IFFO has been representing the fishmeal industry since 1959, so we have experience and knowledge about the sector developed over several decades, and have been countering any inaccurate information that has been circulating about the industry equally as long. We understand the pattern of raw material supply into production and communicate extensively on the subject. Many of the whole fish used for fishmeal and fish oil production are the small pelagic species originating from the forage fish stocks. They are typically characterised as fast-growing, early maturing species, for which there are no direct human consumption markets (if there were then they would be used for this as prices are better). They are comparatively easily managed fisheries (in comparison to more complex multiple stock fisheries), and recent science is now showing that stock levels are largely driven by environmental factors (rather than fishing) and that the impact of fishing on mammalian and avian predators (eg dolphins, seals, pelicans) is much less than has previously been stated. Current estimates, however, are that globally about 67% of the raw material supply comes from whole fish – the remaining proportion comes from the processed byproduct from other seafood (frames, heads, offal, trimmings, etc) and so is an excellent technique for producing a product that supports global food production from an unutilised resource. The percentage of byproduct used in production varies by region, and there are notable variations around this figure, such as Europe, in which a figure of 54% from byproduct has been calculated.

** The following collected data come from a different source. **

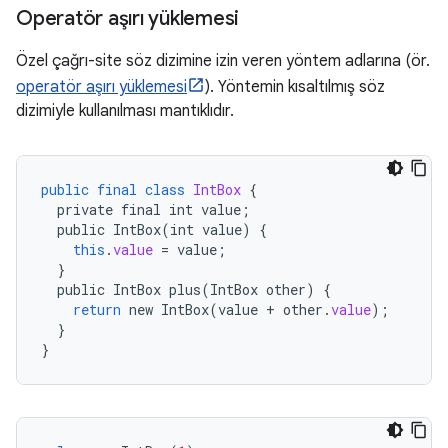
Operatör aşırı yüklemesi
Özel çağrı-site söz dizimine izin veren yöntem adlarına (ör.
operatör aşırı yüklemesi
). Yöntemin kısaltılmış söz
dizimiyle kullanılması mantıklıdır.
public
final
class
IntBox
{
private
final
int
value
;
public
IntBox
(
int
value
)
{
this
.
value
=
value
;
}
public
IntBox
plus
(
IntBox
other
)
{
return
new
IntBox
(
value
+
other
.
value
);
}
}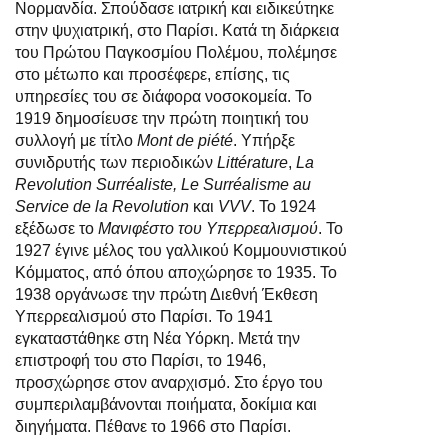
Νορμανδία. Σπούδασε ιατρική και ειδικεύτηκε
στην ψυχιατρική, στο Παρίσι. Κατά τη διάρκεια
του Πρώτου Παγκοσμίου Πολέμου, πολέμησε
στο μέτωπο και προσέφερε, επίσης, τις
υπηρεσίες του σε διάφορα νοσοκομεία. Το
1919 δημοσίευσε την πρώτη ποιητική του
συλλογή με τίτλο
Mont de piété
. Υπήρξε
συνιδρυτής των περιοδικών
Littérature
,
La
Revolution Surréaliste, Le Surréalisme au
Service de la Revolution
και
VVV
. Το 1924
εξέδωσε το
Μανιφέστο του Υπερρεαλισμού
. Το
1927 έγινε μέλος του γαλλικού Κομμουνιστικού
Κόμματος, από όπου αποχώρησε το 1935. Το
1938 οργάνωσε την πρώτη Διεθνή Έκθεση
Υπερρεαλισμού στο Παρίσι. Το 1941
εγκαταστάθηκε στη Νέα Υόρκη. Μετά την
επιστροφή του στο Παρίσι, το 1946,
προσχώρησε στον αναρχισμό. Στο έργο του
συμπεριλαμβάνονται ποιήματα, δοκίμια και
διηγήματα. Πέθανε το 1966 στο Παρίσι.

Finally, with regard to the certification of the available ingredients for aquafeed and other animal feeds available, it is interesting to note that the global supply of fishmeal and fish oil significantly outperforms other feed ingredient supply when it comes to the volumes of certified product available. The industry can quote a volume of certified product supply that currently exceeds 40% with a continued upward trend that is supported by the use of Fisheries Improvement Projects (FIPs) as a mechanism that brings advances in fisheries management, and progression in marine ecosystem and socio-economic sustainability. In this way, the developing industry is actually enhancing the marine environment.
The developing algal industry is some way from achieving this kind of environmental performance, and will not be without its own environmental impacts (eg energy use) for which it could equally be criticised.